Exercise prompt:
Rewrite the data below so that each "FM" becomes "Radio", leaving every other character unchanged.

Segment Start: Input material

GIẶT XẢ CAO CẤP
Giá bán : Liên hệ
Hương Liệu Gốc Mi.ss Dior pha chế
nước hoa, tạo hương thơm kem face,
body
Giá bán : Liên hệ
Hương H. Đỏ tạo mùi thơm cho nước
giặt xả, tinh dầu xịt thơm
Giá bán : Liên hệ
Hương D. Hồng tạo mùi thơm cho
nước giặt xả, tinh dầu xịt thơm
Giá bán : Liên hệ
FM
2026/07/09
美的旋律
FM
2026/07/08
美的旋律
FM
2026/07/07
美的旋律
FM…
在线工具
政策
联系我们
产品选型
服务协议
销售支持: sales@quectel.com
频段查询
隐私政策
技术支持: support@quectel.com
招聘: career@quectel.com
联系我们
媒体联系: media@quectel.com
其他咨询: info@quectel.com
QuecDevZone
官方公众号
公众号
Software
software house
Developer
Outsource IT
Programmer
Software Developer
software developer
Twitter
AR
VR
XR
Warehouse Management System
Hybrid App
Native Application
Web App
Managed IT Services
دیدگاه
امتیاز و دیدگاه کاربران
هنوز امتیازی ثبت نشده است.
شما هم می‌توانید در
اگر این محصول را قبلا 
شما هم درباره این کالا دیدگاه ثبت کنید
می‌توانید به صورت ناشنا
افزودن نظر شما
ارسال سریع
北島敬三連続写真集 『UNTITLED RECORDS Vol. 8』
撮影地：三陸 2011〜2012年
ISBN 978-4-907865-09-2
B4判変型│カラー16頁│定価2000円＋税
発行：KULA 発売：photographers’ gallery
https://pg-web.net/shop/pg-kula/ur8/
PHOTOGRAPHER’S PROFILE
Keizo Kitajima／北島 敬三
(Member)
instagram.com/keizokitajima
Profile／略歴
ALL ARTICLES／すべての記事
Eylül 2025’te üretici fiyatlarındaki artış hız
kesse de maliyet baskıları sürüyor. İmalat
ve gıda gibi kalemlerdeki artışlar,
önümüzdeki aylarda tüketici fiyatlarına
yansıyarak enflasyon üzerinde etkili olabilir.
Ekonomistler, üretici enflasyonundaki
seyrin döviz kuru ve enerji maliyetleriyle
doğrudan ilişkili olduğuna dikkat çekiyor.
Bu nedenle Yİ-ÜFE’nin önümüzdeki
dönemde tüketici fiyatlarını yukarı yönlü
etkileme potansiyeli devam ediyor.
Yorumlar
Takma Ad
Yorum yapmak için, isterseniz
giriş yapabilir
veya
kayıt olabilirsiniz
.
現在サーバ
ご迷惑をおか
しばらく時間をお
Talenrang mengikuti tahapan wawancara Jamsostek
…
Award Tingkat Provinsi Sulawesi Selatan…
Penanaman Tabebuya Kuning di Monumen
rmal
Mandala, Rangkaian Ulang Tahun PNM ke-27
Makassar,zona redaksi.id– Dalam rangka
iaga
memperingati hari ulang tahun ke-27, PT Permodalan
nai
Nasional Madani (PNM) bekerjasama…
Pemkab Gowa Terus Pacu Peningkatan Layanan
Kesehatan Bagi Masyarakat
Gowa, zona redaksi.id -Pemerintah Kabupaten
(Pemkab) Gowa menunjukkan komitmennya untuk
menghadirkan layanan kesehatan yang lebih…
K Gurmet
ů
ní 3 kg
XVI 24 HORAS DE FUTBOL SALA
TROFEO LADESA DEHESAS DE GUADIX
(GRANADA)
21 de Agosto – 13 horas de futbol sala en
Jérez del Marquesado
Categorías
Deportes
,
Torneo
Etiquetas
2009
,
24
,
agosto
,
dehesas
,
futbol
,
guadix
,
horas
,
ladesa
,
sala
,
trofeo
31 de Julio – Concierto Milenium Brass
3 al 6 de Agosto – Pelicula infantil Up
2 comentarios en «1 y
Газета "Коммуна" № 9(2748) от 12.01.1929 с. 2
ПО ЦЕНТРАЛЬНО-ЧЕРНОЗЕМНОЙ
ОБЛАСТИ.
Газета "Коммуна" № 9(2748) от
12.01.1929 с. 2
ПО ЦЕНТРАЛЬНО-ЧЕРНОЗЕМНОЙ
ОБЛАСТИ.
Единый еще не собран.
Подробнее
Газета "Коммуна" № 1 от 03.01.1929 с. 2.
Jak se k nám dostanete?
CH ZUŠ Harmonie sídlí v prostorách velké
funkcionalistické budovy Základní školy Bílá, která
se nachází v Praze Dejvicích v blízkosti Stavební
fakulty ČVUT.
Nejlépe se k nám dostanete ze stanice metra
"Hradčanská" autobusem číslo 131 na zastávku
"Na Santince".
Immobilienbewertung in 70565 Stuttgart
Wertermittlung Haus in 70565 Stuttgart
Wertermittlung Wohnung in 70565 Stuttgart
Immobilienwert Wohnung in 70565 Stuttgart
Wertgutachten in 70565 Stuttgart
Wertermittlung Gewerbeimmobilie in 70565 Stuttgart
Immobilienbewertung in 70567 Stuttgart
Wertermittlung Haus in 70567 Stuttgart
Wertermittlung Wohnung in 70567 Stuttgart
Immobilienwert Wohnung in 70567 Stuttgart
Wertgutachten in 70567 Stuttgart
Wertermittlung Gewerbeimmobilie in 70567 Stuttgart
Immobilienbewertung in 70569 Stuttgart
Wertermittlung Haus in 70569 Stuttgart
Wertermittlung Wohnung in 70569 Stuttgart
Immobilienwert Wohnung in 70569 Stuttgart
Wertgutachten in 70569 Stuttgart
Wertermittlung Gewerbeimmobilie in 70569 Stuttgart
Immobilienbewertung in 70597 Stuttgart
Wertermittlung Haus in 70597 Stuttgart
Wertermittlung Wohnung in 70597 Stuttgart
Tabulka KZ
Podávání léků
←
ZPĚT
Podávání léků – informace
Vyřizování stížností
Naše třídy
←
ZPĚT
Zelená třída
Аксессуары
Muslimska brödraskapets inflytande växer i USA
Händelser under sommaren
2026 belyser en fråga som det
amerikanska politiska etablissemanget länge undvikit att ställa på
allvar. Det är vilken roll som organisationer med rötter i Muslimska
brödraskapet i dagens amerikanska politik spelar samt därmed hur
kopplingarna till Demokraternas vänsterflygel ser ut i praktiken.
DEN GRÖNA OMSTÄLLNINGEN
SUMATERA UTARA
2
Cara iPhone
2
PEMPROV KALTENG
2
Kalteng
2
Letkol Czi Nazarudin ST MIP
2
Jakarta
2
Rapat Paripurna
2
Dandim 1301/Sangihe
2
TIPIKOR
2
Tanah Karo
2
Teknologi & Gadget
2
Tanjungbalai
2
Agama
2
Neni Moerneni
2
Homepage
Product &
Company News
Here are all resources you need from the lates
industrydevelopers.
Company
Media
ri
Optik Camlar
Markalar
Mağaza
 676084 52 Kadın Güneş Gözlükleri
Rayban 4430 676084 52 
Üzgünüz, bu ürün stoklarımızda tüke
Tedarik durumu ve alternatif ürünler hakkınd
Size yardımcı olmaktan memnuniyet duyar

Segment End: Input material

Reply:
GIẶT XẢ CAO CẤP
Giá bán : Liên hệ
Hương Liệu Gốc Mi.ss Dior pha chế
nước hoa, tạo hương thơm kem face,
body
Giá bán : Liên hệ
Hương H. Đỏ tạo mùi thơm cho nước
giặt xả, tinh dầu xịt thơm
Giá bán : Liên hệ
Hương D. Hồng tạo mùi thơm cho
nước giặt xả, tinh dầu xịt thơm
Giá bán : Liên hệ
Radio
2026/07/09
美的旋律
Radio
2026/07/08
美的旋律
Radio
2026/07/07
美的旋律
Radio…
在线工具
政策
联系我们
产品选型
服务协议
销售支持: sales@quectel.com
频段查询
隐私政策
技术支持: support@quectel.com
招聘: career@quectel.com
联系我们
媒体联系: media@quectel.com
其他咨询: info@quectel.com
QuecDevZone
官方公众号
公众号
Software
software house
Developer
Outsource IT
Programmer
Software Developer
software developer
Twitter
AR
VR
XR
Warehouse Management System
Hybrid App
Native Application
Web App
Managed IT Services
دیدگاه
امتیاز و دیدگاه کاربران
هنوز امتیازی ثبت نشده است.
شما هم می‌توانید در
اگر این محصول را قبلا 
شما هم درباره این کالا دیدگاه ثبت کنید
می‌توانید به صورت ناشنا
افزودن نظر شما
ارسال سریع
北島敬三連続写真集 『UNTITLED RECORDS Vol. 8』
撮影地：三陸 2011〜2012年
ISBN 978-4-907865-09-2
B4判変型│カラー16頁│定価2000円＋税
発行：KULA 発売：photographers’ gallery
https://pg-web.net/shop/pg-kula/ur8/
PHOTOGRAPHER’S PROFILE
Keizo Kitajima／北島 敬三
(Member)
instagram.com/keizokitajima
Profile／略歴
ALL ARTICLES／すべての記事
Eylül 2025’te üretici fiyatlarındaki artış hız
kesse de maliyet baskıları sürüyor. İmalat
ve gıda gibi kalemlerdeki artışlar,
önümüzdeki aylarda tüketici fiyatlarına
yansıyarak enflasyon üzerinde etkili olabilir.
Ekonomistler, üretici enflasyonundaki
seyrin döviz kuru ve enerji maliyetleriyle
doğrudan ilişkili olduğuna dikkat çekiyor.
Bu nedenle Yİ-ÜFE’nin önümüzdeki
dönemde tüketici fiyatlarını yukarı yönlü
etkileme potansiyeli devam ediyor.
Yorumlar
Takma Ad
Yorum yapmak için, isterseniz
giriş yapabilir
veya
kayıt olabilirsiniz
.
現在サーバ
ご迷惑をおか
しばらく時間をお
Talenrang mengikuti tahapan wawancara Jamsostek
…
Award Tingkat Provinsi Sulawesi Selatan…
Penanaman Tabebuya Kuning di Monumen
rmal
Mandala, Rangkaian Ulang Tahun PNM ke-27
Makassar,zona redaksi.id– Dalam rangka
iaga
memperingati hari ulang tahun ke-27, PT Permodalan
nai
Nasional Madani (PNM) bekerjasama…
Pemkab Gowa Terus Pacu Peningkatan Layanan
Kesehatan Bagi Masyarakat
Gowa, zona redaksi.id -Pemerintah Kabupaten
(Pemkab) Gowa menunjukkan komitmennya untuk
menghadirkan layanan kesehatan yang lebih…
K Gurmet
ů
ní 3 kg
XVI 24 HORAS DE FUTBOL SALA
TROFEO LADESA DEHESAS DE GUADIX
(GRANADA)
21 de Agosto – 13 horas de futbol sala en
Jérez del Marquesado
Categorías
Deportes
,
Torneo
Etiquetas
2009
,
24
,
agosto
,
dehesas
,
futbol
,
guadix
,
horas
,
ladesa
,
sala
,
trofeo
31 de Julio – Concierto Milenium Brass
3 al 6 de Agosto – Pelicula infantil Up
2 comentarios en «1 y
Газета "Коммуна" № 9(2748) от 12.01.1929 с. 2
ПО ЦЕНТРАЛЬНО-ЧЕРНОЗЕМНОЙ
ОБЛАСТИ.
Газета "Коммуна" № 9(2748) от
12.01.1929 с. 2
ПО ЦЕНТРАЛЬНО-ЧЕРНОЗЕМНОЙ
ОБЛАСТИ.
Единый еще не собран.
Подробнее
Газета "Коммуна" № 1 от 03.01.1929 с. 2.
Jak se k nám dostanete?
CH ZUŠ Harmonie sídlí v prostorách velké
funkcionalistické budovy Základní školy Bílá, která
se nachází v Praze Dejvicích v blízkosti Stavební
fakulty ČVUT.
Nejlépe se k nám dostanete ze stanice metra
"Hradčanská" autobusem číslo 131 na zastávku
"Na Santince".
Immobilienbewertung in 70565 Stuttgart
Wertermittlung Haus in 70565 Stuttgart
Wertermittlung Wohnung in 70565 Stuttgart
Immobilienwert Wohnung in 70565 Stuttgart
Wertgutachten in 70565 Stuttgart
Wertermittlung Gewerbeimmobilie in 70565 Stuttgart
Immobilienbewertung in 70567 Stuttgart
Wertermittlung Haus in 70567 Stuttgart
Wertermittlung Wohnung in 70567 Stuttgart
Immobilienwert Wohnung in 70567 Stuttgart
Wertgutachten in 70567 Stuttgart
Wertermittlung Gewerbeimmobilie in 70567 Stuttgart
Immobilienbewertung in 70569 Stuttgart
Wertermittlung Haus in 70569 Stuttgart
Wertermittlung Wohnung in 70569 Stuttgart
Immobilienwert Wohnung in 70569 Stuttgart
Wertgutachten in 70569 Stuttgart
Wertermittlung Gewerbeimmobilie in 70569 Stuttgart
Immobilienbewertung in 70597 Stuttgart
Wertermittlung Haus in 70597 Stuttgart
Wertermittlung Wohnung in 70597 Stuttgart
Tabulka KZ
Podávání léků
←
ZPĚT
Podávání léků – informace
Vyřizování stížností
Naše třídy
←
ZPĚT
Zelená třída
Аксессуары
Muslimska brödraskapets inflytande växer i USA
Händelser under sommaren
2026 belyser en fråga som det
amerikanska politiska etablissemanget länge undvikit att ställa på
allvar. Det är vilken roll som organisationer med rötter i Muslimska
brödraskapet i dagens amerikanska politik spelar samt därmed hur
kopplingarna till Demokraternas vänsterflygel ser ut i praktiken.
DEN GRÖNA OMSTÄLLNINGEN
SUMATERA UTARA
2
Cara iPhone
2
PEMPROV KALTENG
2
Kalteng
2
Letkol Czi Nazarudin ST MIP
2
Jakarta
2
Rapat Paripurna
2
Dandim 1301/Sangihe
2
TIPIKOR
2
Tanah Karo
2
Teknologi & Gadget
2
Tanjungbalai
2
Agama
2
Neni Moerneni
2
Homepage
Product &
Company News
Here are all resources you need from the lates
industrydevelopers.
Company
Media
ri
Optik Camlar
Markalar
Mağaza
 676084 52 Kadın Güneş Gözlükleri
Rayban 4430 676084 52 
Üzgünüz, bu ürün stoklarımızda tüke
Tedarik durumu ve alternatif ürünler hakkınd
Size yardımcı olmaktan memnuniyet duyar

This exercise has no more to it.